Welcome to the forum Mcnew. There are quite a few Buckeyes on the forum. I'm down in the Cincinnati area, so I'm a few hours away.

Best of luck!

Dave


----------



## mls26cwru (Oct 9, 2014)

im from cleveland, but i only have a tiny bit of experience with fingers and ic chips. welcome to the forum! 

Mike


----------



## grance (Oct 9, 2014)

I'm up in Bowling Green


----------



## everydayisalesson (Oct 10, 2014)

Welcome Mcnew, Columbus here but not a refiner, just a student. I am a Mc too, LOL. Welcome to the forum.

Mike Mc


----------



## Lou (Oct 10, 2014)

I'm in NE Ohio too


----------



## 4metals (Oct 10, 2014)

You flatlanders have to stick together!


----------



## Lou (Oct 10, 2014)

Oh please, you have us confused with people from Oklahoma and Indiana 

There's hills in Ohio, I swear!


----------



## FrugalRefiner (Oct 10, 2014)

Lou said:


> There's hills in Ohio, I swear!


You bet! Not so much up where Lou is. The glaciers smoothed that all down pretty well. Then they melted and left all the debris down in my part of the state. Lots of rolling hills down here.

Dave


----------



## maynman1751 (Oct 11, 2014)

FrugalRefiner said:


> Lou said:
> 
> 
> > There's hills in Ohio, I swear!
> ...


Yeah Dave, but you got the placer gold down there! Have you ever done any prospecting?
I'm in Barberton just south of Akron.


----------



## FrugalRefiner (Oct 11, 2014)

maynman1751 said:


> Yeah Dave, but you got the placer gold down there! Have you ever done any prospecting?
> I'm in Barberton just south of Akron.


I have. There is a small town just to the east of Cincinnati called Batavia. At one time there was a small gold mine there. There is a lot of disagreement as to whether the gold came from glacial deposits or is native to the area. My buddy and I built a 4" dredge and did our testing in one of the local rivers. It's only flour gold, but it's still very cool to be able to clean out the dredge and find color!

Dave


----------



## Smack (Oct 11, 2014)

Bought 3 cars from Stricker Bros. in Batavia back in 2000, a bit hilly in the south in OH but north and west is pretty flat.


----------



## FrugalRefiner (Oct 11, 2014)

Yep! Stricker runs the biggest salvage operation in the area.

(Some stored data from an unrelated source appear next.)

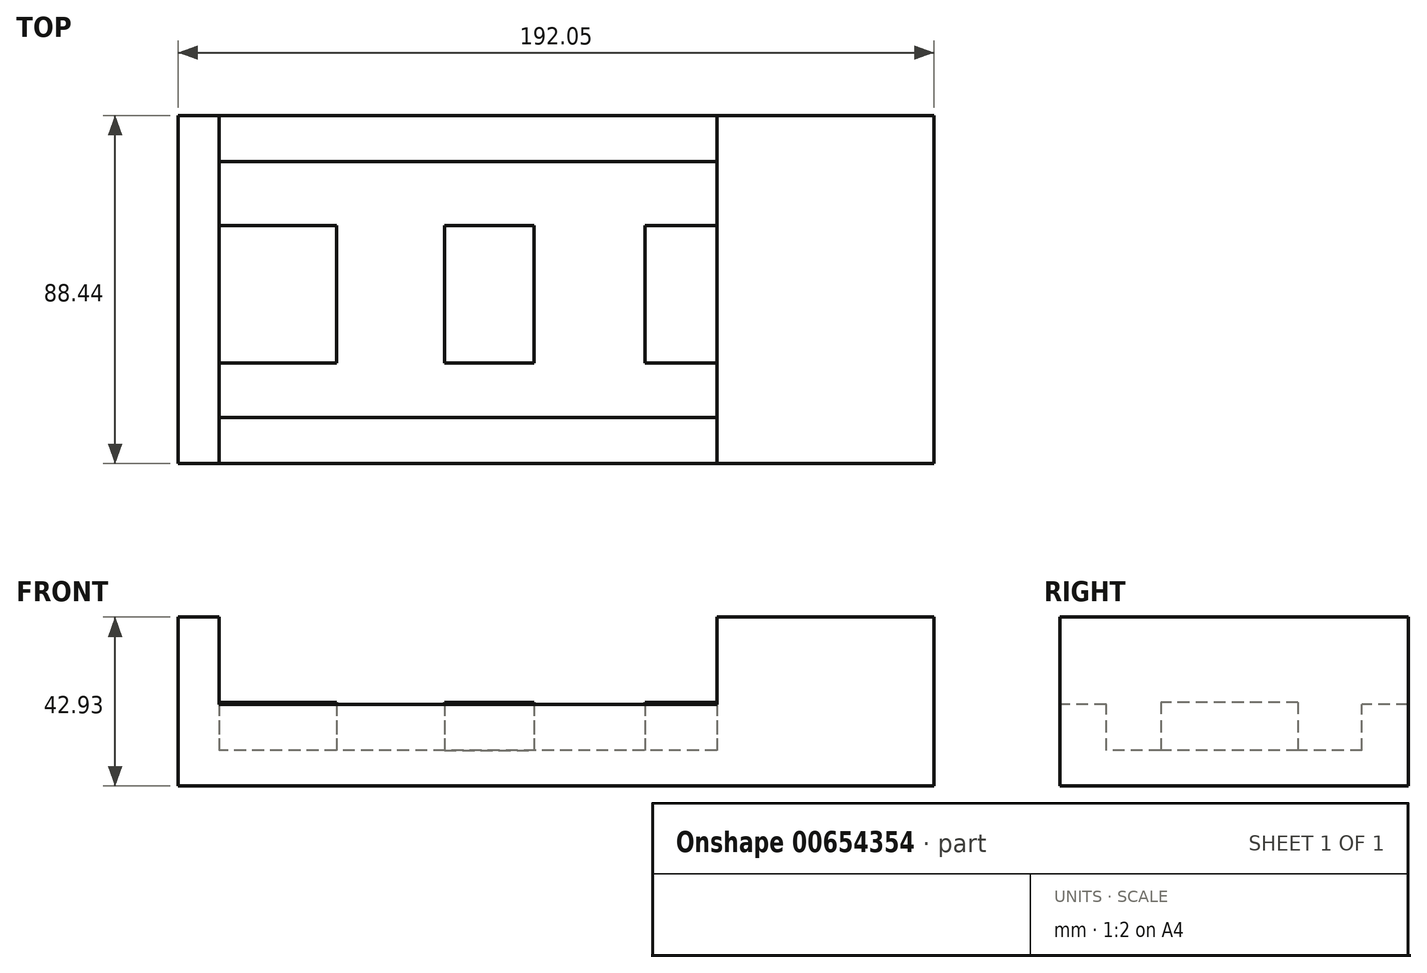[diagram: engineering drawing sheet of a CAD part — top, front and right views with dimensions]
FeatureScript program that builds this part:
annotation { "Feature Type Name" : "Feature", "Feature Type Description" : "" }
export const myFeature = defineFeature(function(context is Context, id is Id, definition is map)
    precondition{}
    {
        {
            var Q0;
            Q0=qCreatedBy(makeId("Top.planeOp"),FACE);
            var sketch = newSketch(context, id + "F0", { "sketchPlane" : qUnion([Q0])});
            skLineSegment(sketch, "E0.bottom", {"start": v(0, 0) * mm, "end": v(192.05, 0) * mm});
            skLineSegment(sketch, "E0.top", {"start": v(0, 88.44) * mm, "end": v(192.05, 88.44) * mm});
            skLineSegment(sketch, "E0.left", {"start": v(0, 0) * mm, "end": v(0, 88.44) * mm});
            skLineSegment(sketch, "E0.right", {"start": v(192.05, 0) * mm, "end": v(192.05, 88.44) * mm});
            skSolve(sketch);
        }
        {
            var Q0;
            Q0=makeQuery(id+"F0.imprint","IMPRINT",FACE,{"disambiguationData":[TD([[makeQuery(id+"F0.imprint","IMPRINT",EDGE,{"derivedFrom":sQuery(id+"F0.wireOp",EDGE,"E0.bottom")}),1.0]])]});
            extrude(context, id + "F1", {"entities" : qUnion([Q0]), "depth" : 42.93 * mm, "offsetDistance" : 25.4 * mm});
        }
        {
            var Q0;
            Q0=makeQuery(id+"F1.opExtrude","CAP_FACE",FACE,{"disambiguationData":[OSD([sQuery(id+"F0.wireOp",EDGE,"E0.bottom"),sQuery(id+"F0.wireOp",EDGE,"E0.top"),sQuery(id+"F0.wireOp",EDGE,"E0.left"),sQuery(id+"F0.wireOp",EDGE,"E0.right")])],"isStart":false});
            var sketch = newSketch(context, id + "F2", { "sketchPlane" : qUnion([Q0])});
            skLineSegment(sketch, "E1.bottom", {"start": v(136.88, 88.44) * mm, "end": v(10.36, 88.44) * mm});
            skLineSegment(sketch, "E1.top", {"start": v(136.88, 0) * mm, "end": v(10.36, 0) * mm});
            skLineSegment(sketch, "E1.left", {"start": v(136.88, 88.44) * mm, "end": v(136.88, 0) * mm});
            skLineSegment(sketch, "E1.right", {"start": v(10.36, 88.44) * mm, "end": v(10.36, 0) * mm});
            skSolve(sketch);
        }
        {
            var Q0;
            Q0=makeQuery(id+"F2.imprint","IMPRINT",FACE,{"disambiguationData":[TD([[makeQuery(id+"F2.imprint","IMPRINT",EDGE,{"derivedFrom":sQuery(id+"F2.wireOp",EDGE,"E1.bottom")}),-1.0]])]});
            extrude(context, id + "F3", {"entities" : qUnion([Q0]), "operationType" : NewBodyOperationType.REMOVE, "oppositeDirection" : true, "depth" : 22.15 * mm, "offsetDistance" : 25.4 * mm});
        }
        {
            var Q0;
            Q0=makeQuery(id+"F3.boolean.opBoolean","COPY",FACE,{"derivedFrom":makeQuery(id+"F3.opExtrude","CAP_FACE",FACE,{"disambiguationData":[OSD([sQuery(id+"F2.wireOp",EDGE,"E1.bottom"),sQuery(id+"F2.wireOp",EDGE,"E1.top"),sQuery(id+"F2.wireOp",EDGE,"E1.left"),sQuery(id+"F2.wireOp",EDGE,"E1.right")])],"isStart":false})});
            var sketch = newSketch(context, id + "F4", { "sketchPlane" : qUnion([Q0])});
            skLineSegment(sketch, "E2.bottom", {"start": v(136.88, 76.7) * mm, "end": v(10.36, 76.7) * mm});
            skLineSegment(sketch, "E2.top", {"start": v(136.88, 11.73) * mm, "end": v(10.36, 11.73) * mm});
            skLineSegment(sketch, "E2.left", {"start": v(136.88, 76.7) * mm, "end": v(136.88, 11.73) * mm});
            skLineSegment(sketch, "E2.right", {"start": v(10.36, 76.7) * mm, "end": v(10.36, 11.73) * mm});
            skSolve(sketch);
        }
        {
            var Q0;
            Q0=makeQuery(id+"F4.imprint","IMPRINT",FACE,{"disambiguationData":[TD([[makeQuery(id+"F4.imprint","IMPRINT",EDGE,{"derivedFrom":sQuery(id+"F4.wireOp",EDGE,"E2.bottom")}),1.0]])]});
            extrude(context, id + "F5", {"entities" : qUnion([Q0]), "operationType" : NewBodyOperationType.REMOVE, "oppositeDirection" : true, "depth" : 11.73 * mm, "offsetDistance" : 25.4 * mm});
        }
        {
            var Q0;
            Q0=makeQuery(id+"F5.boolean.opBoolean","COPY",FACE,{"derivedFrom":makeQuery(id+"F5.opExtrude","CAP_FACE",FACE,{"disambiguationData":[OSD([sQuery(id+"F4.wireOp",EDGE,"E2.bottom"),sQuery(id+"F4.wireOp",EDGE,"E2.top"),sQuery(id+"F4.wireOp",EDGE,"E2.left"),sQuery(id+"F4.wireOp",EDGE,"E2.right")])],"isStart":false})});
            var sketch = newSketch(context, id + "F6", { "sketchPlane" : qUnion([Q0])});
            skLineSegment(sketch, "E3.bottom", {"start": v(67.67, 60.48) * mm, "end": v(90.42, 60.48) * mm});
            skLineSegment(sketch, "E3.top", {"start": v(67.67, 25.58) * mm, "end": v(90.42, 25.58) * mm});
            skLineSegment(sketch, "E3.left", {"start": v(67.67, 60.48) * mm, "end": v(67.67, 25.58) * mm});
            skLineSegment(sketch, "E3.right", {"start": v(90.42, 60.48) * mm, "end": v(90.42, 25.58) * mm});
            skLineSegment(sketch, "E4.bottom", {"start": v(136.88, 60.48) * mm, "end": v(118.62, 60.48) * mm});
            skLineSegment(sketch, "E4.top", {"start": v(136.88, 25.58) * mm, "end": v(118.62, 25.58) * mm});
            skLineSegment(sketch, "E4.left", {"start": v(136.88, 60.48) * mm, "end": v(136.88, 25.58) * mm});
            skLineSegment(sketch, "E4.right", {"start": v(118.62, 60.48) * mm, "end": v(118.62, 25.58) * mm});
            skLineSegment(sketch, "E5.bottom", {"start": v(40.2, 60.48) * mm, "end": v(10.36, 60.48) * mm});
            skLineSegment(sketch, "E5.top", {"start": v(40.2, 25.58) * mm, "end": v(10.36, 25.58) * mm});
            skLineSegment(sketch, "E5.left", {"start": v(40.2, 60.48) * mm, "end": v(40.2, 25.58) * mm});
            skLineSegment(sketch, "E5.right", {"start": v(10.36, 60.48) * mm, "end": v(10.36, 25.58) * mm});
            skSolve(sketch);
        }
        {
            var Q0;
            Q0=makeQuery(id+"F6.imprint","IMPRINT",FACE,{"disambiguationData":[TD([[makeQuery(id+"F6.imprint","IMPRINT",EDGE,{"derivedFrom":sQuery(id+"F6.wireOp",EDGE,"E5.bottom")}),1.0]])]});
            var Q1;
            Q1=makeQuery(id+"F6.imprint","IMPRINT",FACE,{"disambiguationData":[TD([[makeQuery(id+"F6.imprint","IMPRINT",EDGE,{"derivedFrom":sQuery(id+"F6.wireOp",EDGE,"E3.bottom")}),-1.0]])]});
            var Q2;
            Q2=makeQuery(id+"F6.imprint","IMPRINT",FACE,{"disambiguationData":[TD([[makeQuery(id+"F6.imprint","IMPRINT",EDGE,{"derivedFrom":sQuery(id+"F6.wireOp",EDGE,"E4.bottom")}),1.0]])]});
            extrude(context, id + "F7", {"entities" : qUnion([Q0, Q1, Q2]), "operationType" : NewBodyOperationType.ADD, "depth" : 12.24 * mm, "offsetDistance" : 25.4 * mm});
        }
    });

I've been out there a few times myself.

I'm originally from northern Ohio. When my brother came down for a visit recently, he commented on how much harder it was on vehicles down here than up in Lorain. The hills do take their toll, and they're not much fun in the winter.

If you're ever back down here, look me up. That pretty much goes for anyone else visiting the Cincinnati area.

Dave


----------



## Smack (Oct 12, 2014)

Go to Eldora Speedway once in a while too, to watch the World 100. Took a car there one year, in 04 I think, one I helped build and sponsored. The track is just north of Greenville, OH, in New Weston on 118, it's a fun 4 days. The car made 815 HP on the dyno.


----------



## maynman1751 (Oct 12, 2014)

FrugalRefiner said:


> maynman1751 said:
> 
> 
> > Yeah Dave, but you got the placer gold down there! Have you ever done any prospecting?
> ...



Sounds like great fun! I only once went to the clearfork river by Belleville with no results. But once is not enough.


----------



## FrugalRefiner (Oct 12, 2014)

maynman1751 said:


> Sounds like great fun! I only once went to the clearfork river by Belleville with no results. But once is not enough.


Especially if you find some color! That really hooks you! 

Dave


----------



## gold4mike (Nov 18, 2014)

I'll weigh in from SouthEastern Ohio - Marietta.


----------



## AndyWilliams (Dec 18, 2014)

Me too! Not still there, but I do hail from Cincinnati! By the way Dave, I may be down there just after Xmas. Let me know if you'll be available.


----------



## Lou (Jan 13, 2015)

GO BUCKEYES!!!

Anyone else catch that game?

I had the great fortune of making it to the Sugar Bowl this year, what a battle!


----------



## FrugalRefiner (Jan 13, 2015)

Bucks beat the Ducks!

Dave


----------



## gold4mike (Jan 13, 2015)

Yep - been having a problem keeping my eyes open at work today though.


----------



## galenrog (Jan 13, 2015)

Watched the first half before bailing. Ducks looked good on the first drive. From then on it looked like they went on cruise control. One thing impressed me a lot. The Buckeye defense brought everything they had. By the second quarter the Duck offense looked rattled. This was very evident by the failure to capitalize on turnovers and other mistakes from Ohio State. I did not watch the second half. I can not comment on that. Congrats to the Buckeyes.


----------